__PROVIDED RECORDS__
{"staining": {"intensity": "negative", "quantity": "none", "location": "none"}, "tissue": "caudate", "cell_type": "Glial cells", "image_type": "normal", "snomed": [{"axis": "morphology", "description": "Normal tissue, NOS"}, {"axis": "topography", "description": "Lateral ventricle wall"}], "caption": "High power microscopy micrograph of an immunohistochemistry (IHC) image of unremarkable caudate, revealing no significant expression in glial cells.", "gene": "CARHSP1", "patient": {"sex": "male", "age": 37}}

---

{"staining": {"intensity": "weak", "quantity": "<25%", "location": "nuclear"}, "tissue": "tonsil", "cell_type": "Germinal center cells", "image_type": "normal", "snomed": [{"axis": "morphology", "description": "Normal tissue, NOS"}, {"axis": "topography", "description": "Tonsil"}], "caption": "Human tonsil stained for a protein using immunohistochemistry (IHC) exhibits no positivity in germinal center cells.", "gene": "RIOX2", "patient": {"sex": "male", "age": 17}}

* * *

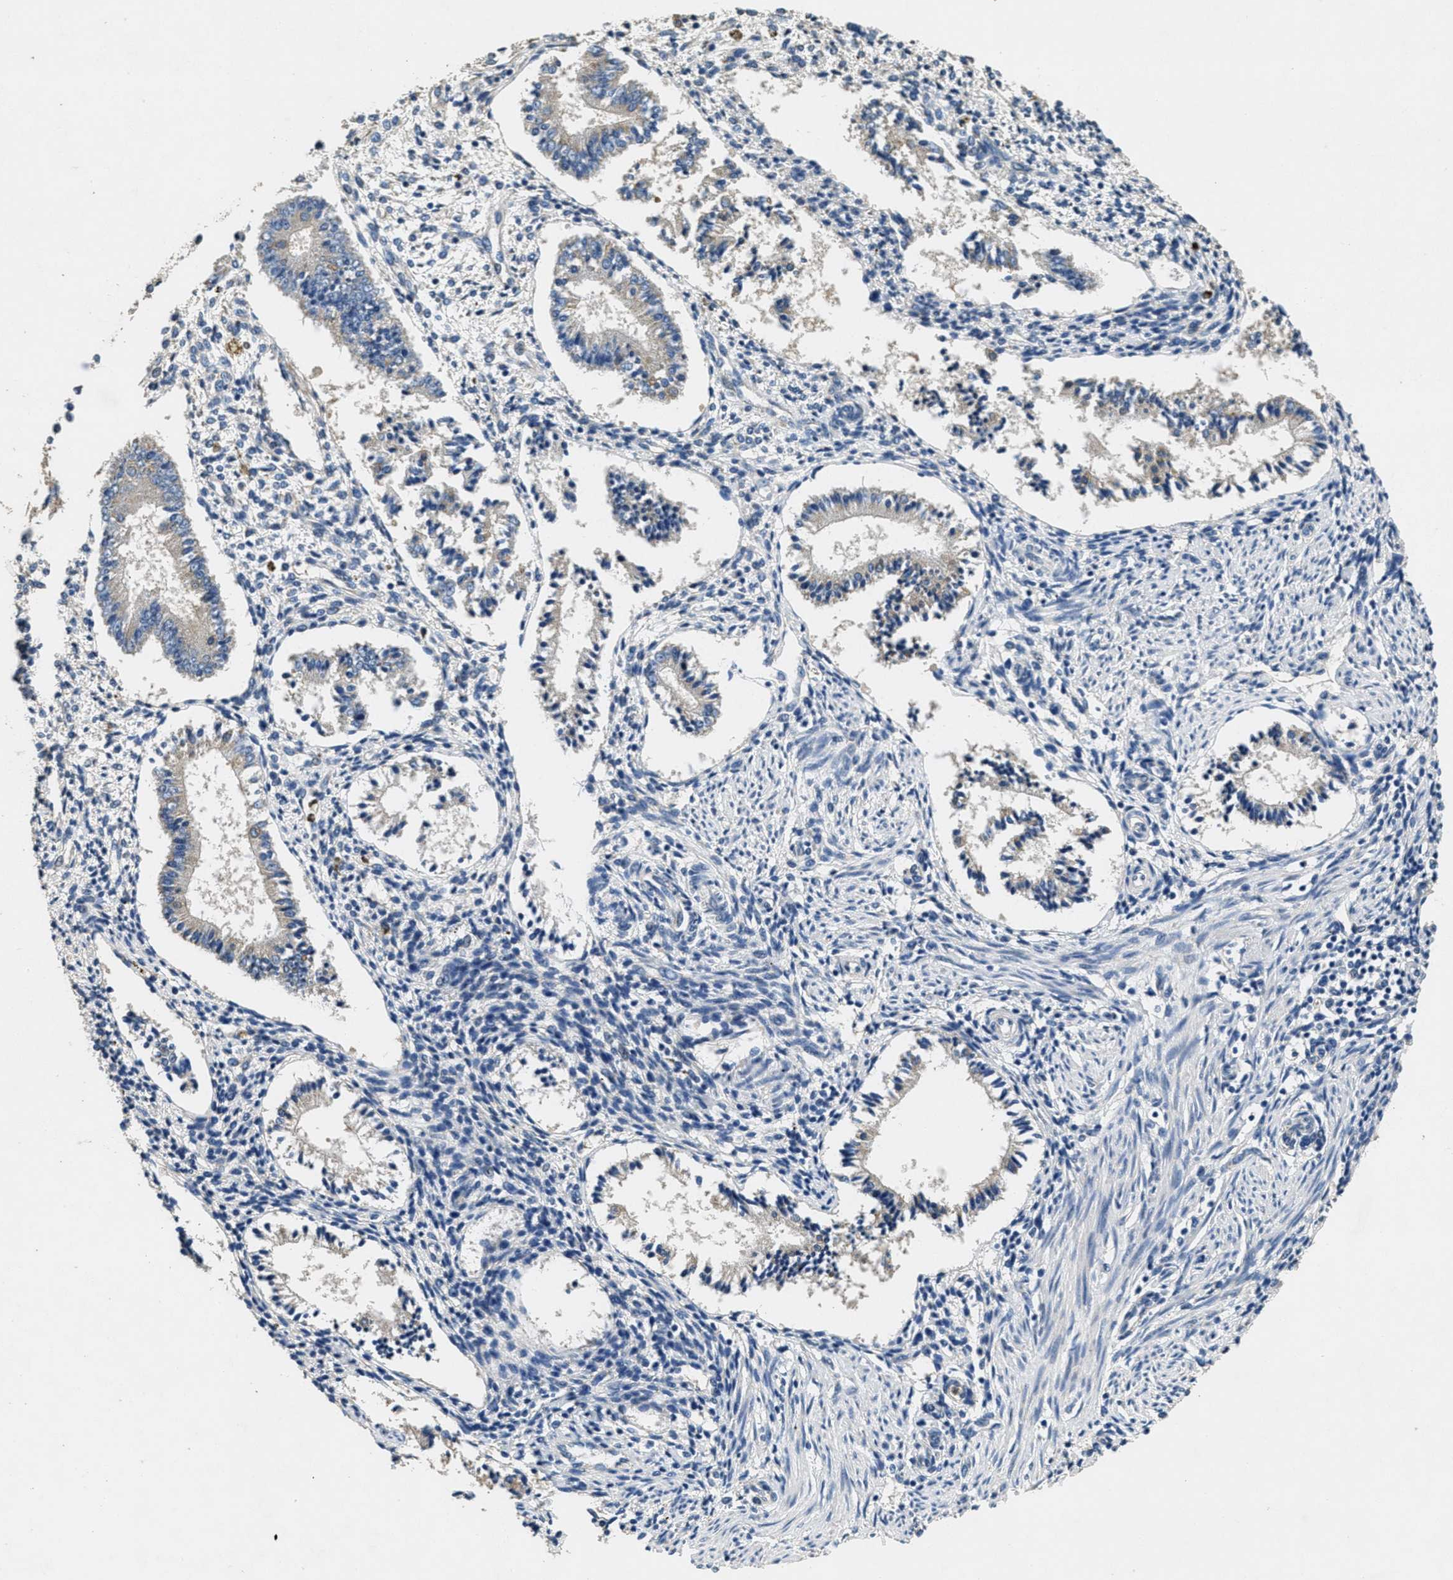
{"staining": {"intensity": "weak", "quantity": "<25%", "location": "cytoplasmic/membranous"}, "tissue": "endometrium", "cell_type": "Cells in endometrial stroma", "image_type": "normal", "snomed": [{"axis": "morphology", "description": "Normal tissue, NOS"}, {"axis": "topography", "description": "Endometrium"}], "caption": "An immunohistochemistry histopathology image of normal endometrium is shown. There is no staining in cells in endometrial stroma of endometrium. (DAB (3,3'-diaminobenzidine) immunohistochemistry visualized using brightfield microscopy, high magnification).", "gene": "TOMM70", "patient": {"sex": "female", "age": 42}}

__YOUR INSTRUCTIONS__
Looking at the entries above, say how many lines contain the word "weak". Nothing but the number is needed.

__RESPONSE AREA__
2